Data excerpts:
********************
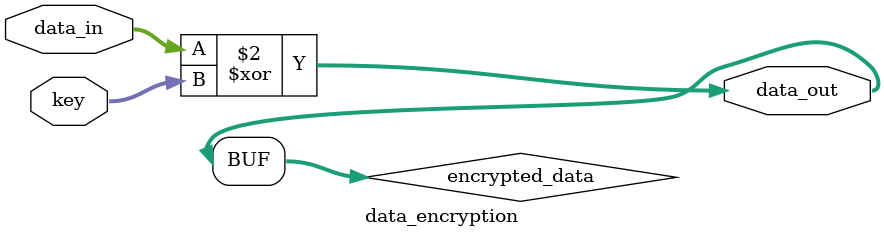
<source format=sv>
module data_encryption (
  input [7:0] data_in,
  input [7:0] key,
  output reg [7:0] data_out
);
  reg [7:0] encrypted_data;
  
  always @(data_in, key) begin
    encrypted_data = data_in ^ key;
  end
  
  assign data_out = encrypted_data;
  
endmodule
</source>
********************
**What you will do**: Copy out the entries verbatim and leave the images out.

**Answer section**:
<source format=sv>
module data_encryption (
  input [7:0] data_in,
  input [7:0] key,
  output reg [7:0] data_out
);
  reg [7:0] encrypted_data;
  
  always @(data_in, key) begin
    encrypted_data = data_in ^ key;
  end
  
  assign data_out = encrypted_data;
  
endmodule
</source>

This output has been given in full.